● **Aim**
Please format all of the lines below as a JSON list of strings, one string per line, leaving out any blank lines.

● **Supplied material**
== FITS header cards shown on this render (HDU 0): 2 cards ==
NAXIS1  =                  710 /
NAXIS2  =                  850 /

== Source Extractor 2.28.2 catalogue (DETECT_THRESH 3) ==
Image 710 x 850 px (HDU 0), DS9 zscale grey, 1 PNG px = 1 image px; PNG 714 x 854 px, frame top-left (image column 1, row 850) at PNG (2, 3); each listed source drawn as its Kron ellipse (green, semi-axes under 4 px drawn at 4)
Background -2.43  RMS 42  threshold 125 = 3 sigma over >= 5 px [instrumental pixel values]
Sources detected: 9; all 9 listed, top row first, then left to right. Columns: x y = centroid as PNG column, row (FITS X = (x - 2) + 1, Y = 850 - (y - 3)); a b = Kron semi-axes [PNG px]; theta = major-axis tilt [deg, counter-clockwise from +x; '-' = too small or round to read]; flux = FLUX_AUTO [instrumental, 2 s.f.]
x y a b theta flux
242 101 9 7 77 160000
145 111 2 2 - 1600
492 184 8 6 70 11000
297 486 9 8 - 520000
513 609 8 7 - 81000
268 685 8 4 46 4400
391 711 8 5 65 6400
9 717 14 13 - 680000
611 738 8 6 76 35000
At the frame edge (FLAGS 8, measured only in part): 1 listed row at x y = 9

● **Problem solution**
[
  "== FITS header cards shown on this render (HDU 0): 2 cards ==",
  "NAXIS1  =                  710 /",
  "NAXIS2  =                  850 /",
  "== Source Extractor 2.28.2 catalogue (DETECT_THRESH 3) ==",
  "Image 710 x 850 px (HDU 0), DS9 zscale grey, 1 PNG px = 1 image px; PNG 714 x 854 px, frame top-left (image column 1, row 850) at PNG (2, 3); each listed source drawn as its Kron ellipse (green, semi-axes under 4 px drawn at 4)",
  "Background -2.43  RMS 42  threshold 125 = 3 sigma over >= 5 px [instrumental pixel values]",
  "Sources detected: 9; all 9 listed, top row first, then left to right. Columns: x y = centroid as PNG column, row (FITS X = (x - 2) + 1, Y = 850 - (y - 3)); a b = Kron semi-axes [PNG px]; theta = major-axis tilt [deg, counter-clockwise from +x; '-' = too small or round to read]; flux = FLUX_AUTO [instrumental, 2 s.f.]",
  "x y a b theta flux",
  "242 101 9 7 77 160000",
  "145 111 2 2 - 1600",
  "492 184 8 6 70 11000",
  "297 486 9 8 - 520000",
  "513 609 8 7 - 81000",
  "268 685 8 4 46 4400",
  "391 711 8 5 65 6400",
  "9 717 14 13 - 680000",
  "611 738 8 6 76 35000",
  "At the frame edge (FLAGS 8, measured only in part): 1 listed row at x y = 9"
]